Before deciding on what performance goals are necessary to focus on the balance between commitment to an organisation and commitment to career goals, it may first be necessary to understand the skills necessary to prosper in an IT Business Analyst job.

Business analyst career goals and skills.

This is a role that can be mentally demanding with many challenges and responsibilities - and these are reflected in the salary expectations for the IT business analyst role.  The IT Business Analyst must be able to brainstorm and form effective solutions to problems, acquiring the following skills and experience to help you meet your goals:

Communication skills

Having to facilitate working meetings, asking good questions, and listening to the answers, the analysts must have good communication skills.  Being able to communicate well via conference calls and web meetings is equally as important as face-to-face encounters.

Problem solving skills

Problems will be part of any project, especially since any projects are actually a solution to a particular problem or set of problems.  Analysts facilitate a shared understanding of the problem, possible solutions, as well as determine the scope of a project, all at the highest level.  Facilitating teams to solve technical challenges is also part of the role of the analyst.

Critical thinking and other skills in IT business analyst roles.

Helping a team settle on a solution by evaluating multiple options is part of the responsibility of an IT Business Analyst.  The role requires being able to discover the problem to be solved, listening to the needs of the stakeholders, and critically considering those needs. 

They must ask probing questions to unearth and understand the real need(s).  This makes critical thinking and evaluation skills vital to the role.  Other required skills may be documentation and specification skills, analysis skills, visual modelling, facilitation and elicitation skills, business analysis tools, key soft skills, relationship building skills, self-managing, technical skills (SQL, .NET, Perl, VBScript, etc), as well as industry and domain expertise.  With those skills in mind here are some common types of professional development goals to set for career progression.

Goal setting ideas for business analysts:

Use new techniques to broaden skills.

Using new techniques when working with the same stakeholders, on the projects in the same domain, and using the same methodology can help explore the requirements in new ways.  Changing things up even while working in a consistent business analyst role will force the expansion of a skill set.

Work in a new domain.

Working with new stakeholders increases the value of the skills of an analyst due to the broader exposure to new domains.  The skill set can be taking to a new level by doing the same type of work in a different context.  For career progression an IT Business analyst should look for an assignment in a new department, business unit, or business domain.

Work in a new methodology.

Analysts are exposed to new types of requirements specifications and new methodologies when working on different types of projects.  The more relevant core business analysis principles are also discovered through this challenge, no matter the type of project work.
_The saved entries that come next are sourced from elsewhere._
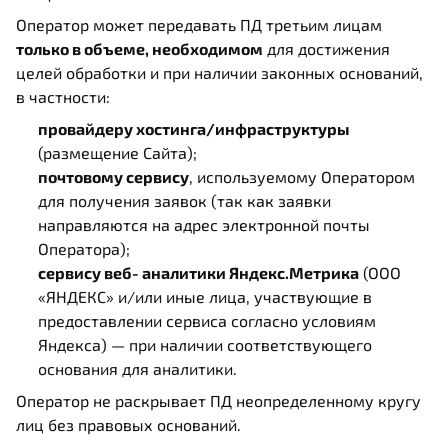
Оператор может передавать ПД третьим лицам
только в объеме, необходимом
для достижения
целей обработки и при наличии законных оснований,
в частности:
провайдеру хостинга/инфраструктуры
(размещение Сайта);
почтовому сервису
, используемому Оператором
для получения заявок (так как заявки
направляются на адрес электронной почты
Оператора);
сервису веб‑аналитики Яндекс.Метрика
(ООО
«ЯНДЕКС» и/или иные лица, участвующие в
предоставлении сервиса согласно условиям
Яндекса) — при наличии соответствующего
основания для аналитики.
Оператор не раскрывает ПД неопределенному кругу
лиц без правовых оснований.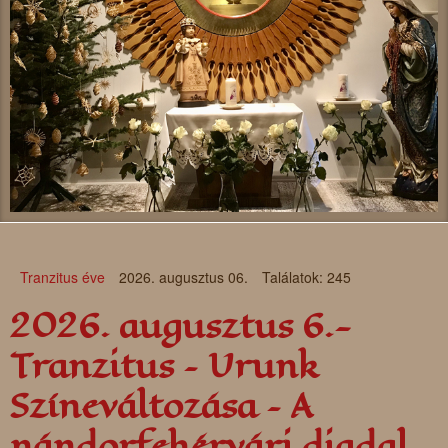
Tranzitus éve
2026. augusztus 06.
Találatok: 245
2026. augusztus 6.-
Tranzitus – Urunk
Színeváltozása – A
nándorfehérvári diadal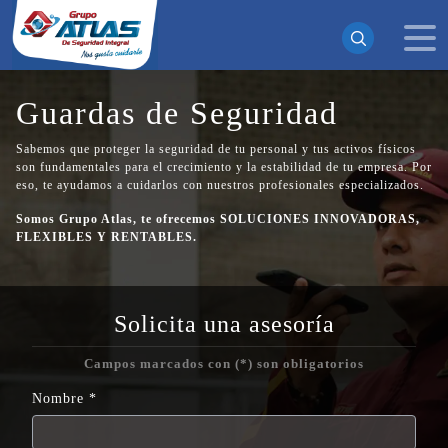
Guardas de Seguridad
¡Suscrito exitosamente!
Sabemos que proteger la seguridad de tu personal y tus activos físicos
son fundamentales para el crecimiento y la estabilidad de tu empresa. Por
Ahora recibirás todas nuestras actualizaciones y noticias
eso, te ayudamos a cuidarlos con nuestros profesionales especializados.
directamente en tu bandeja de entrada. ¡No te pierdas
ninguna novedad!
Somos Grupo Atlas, te ofrecemos SOLUCIONES INNOVADORAS,
FLEXIBLES Y RENTABLES.
Continuar
Solicita una asesoría
Campos marcados con (*) son obligatorios
Nombre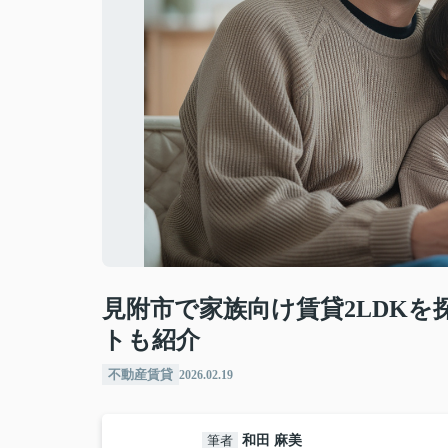
見附市で家族向け賃貸2LDK
トも紹介
不動産賃貸
2026.02.19
筆者
和田 麻美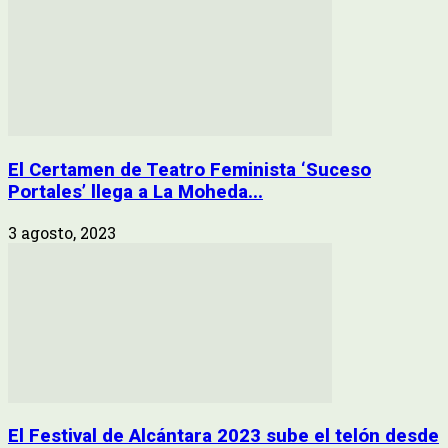
El Certamen de Teatro Feminista ‘Suceso
Portales’ llega a La Moheda...
3 agosto, 2023
El Festival de Alcántara 2023 sube el telón desde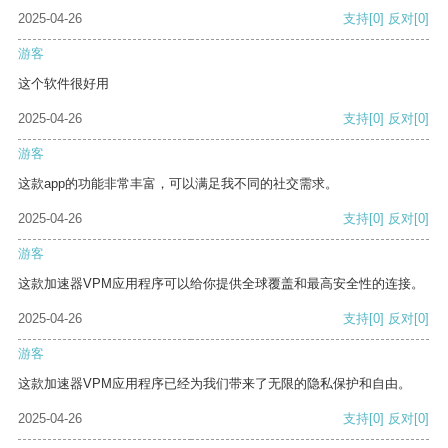
2025-04-26
支持
[0]
反对
[0]
游客
这个软件很好用
2025-04-26
支持
[0]
反对
[0]
游客
这款app的功能非常丰富，可以满足我不同的社交需求。
2025-04-26
支持
[0]
反对
[0]
游客
这款加速器VPM应用程序可以给你提供全球覆盖和最高安全性的连接。
2025-04-26
支持
[0]
反对
[0]
游客
这款加速器VPM应用程序已经为我们带来了无限的隐私保护和自由。
2025-04-26
支持
[0]
反对
[0]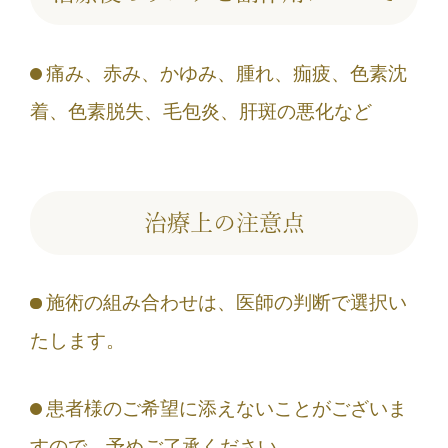
痛み、赤み、かゆみ、腫れ、痂疲、色素沈
着、色素脱失、毛包炎、肝斑の悪化など
治療上の注意点
施術の組み合わせは、医師の判断で選択い
たします。
患者様のご希望に添えないことがございま
すので、予めご了承ください。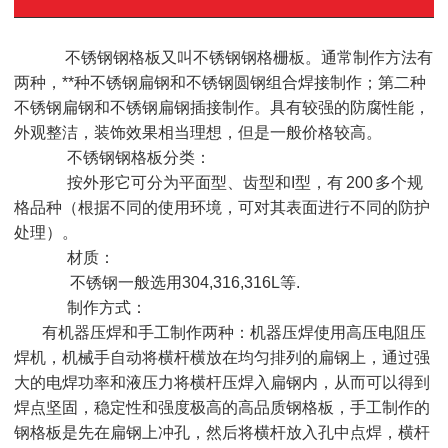
不锈钢钢格板又叫不锈钢钢格栅板。通常制作方法有
两种，**种不锈钢扁钢和不锈钢圆钢组合焊接制作；第二种
不锈钢扁钢和不锈钢扁钢插接制作。具有较强的防腐性能，
外观整洁，装饰效果相当理想，但是一般价格较高。
不锈钢钢格板分类：
按外形它可分为平面型、齿型和I型，有 200 多个规
格品种（根据不同的使用环境，可对其表面进行不同的防护
处理）。
材质：
不锈钢一般选用304,316,316L等.
制作方式：
有机器压焊和手工制作两种：机器压焊使用高压电阻压
焊机，机械手自动将横杆横放在均匀排列的扁钢上，通过强
大的电焊功率和液压力将横杆压焊入扁钢内，从而可以得到
焊点坚固，稳定性和强度极高的高品质钢格板，手工制作的
钢格板是先在扁钢上冲孔，然后将横杆放入孔中点焊，横杆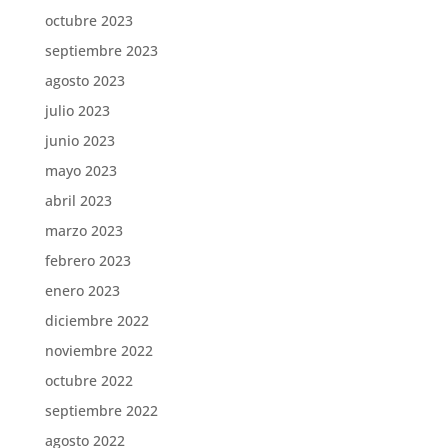
octubre 2023
septiembre 2023
agosto 2023
julio 2023
junio 2023
mayo 2023
abril 2023
marzo 2023
febrero 2023
enero 2023
diciembre 2022
noviembre 2022
octubre 2022
septiembre 2022
agosto 2022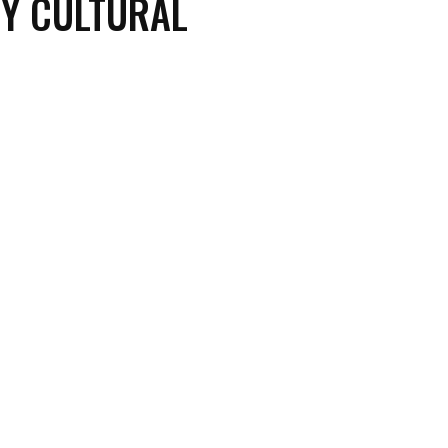
 Y CULTURAL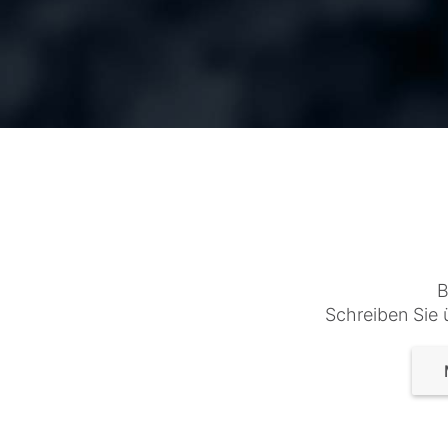
B
Schreiben Sie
Improve the business analysis process.

One of the best ways for an analyst to learn what works well and what does not is to be exposed to different projects, domains, stakeholders, and methodologies.  While work may change or mature, the process of an analyst may stay the same.  It is important, however, to incorporate what is learned into the business analysis process of the organisation, so others in the field can benefit.

Strengthen relationships with stakeholders.

It is easier to complete work when there are strong relationships with stakeholders.  Complacency may arise when working in the same organisation for a period of time and relying on existing relationships.  Forming a new relationship or improving a troublesome one are ways to strengthen your network.  Mentoring other analysts, having the ability to lead others is another way to progress to more senior roles.  Sharing knowledge is one way to build a reputation as a leader, as well as a team player.

Other progression goals may include taking on non-business analyst responsibilities, taking on more senior business analyst responsibilities, and getting involved.  This goal setting should not only focus on new initiatives and extra work, but rather investing in assigned projects and day-to-day work.  It is important to perceive work itself as a professional development opportunity, rather than performance goals as something exclusively above and beyond normal work.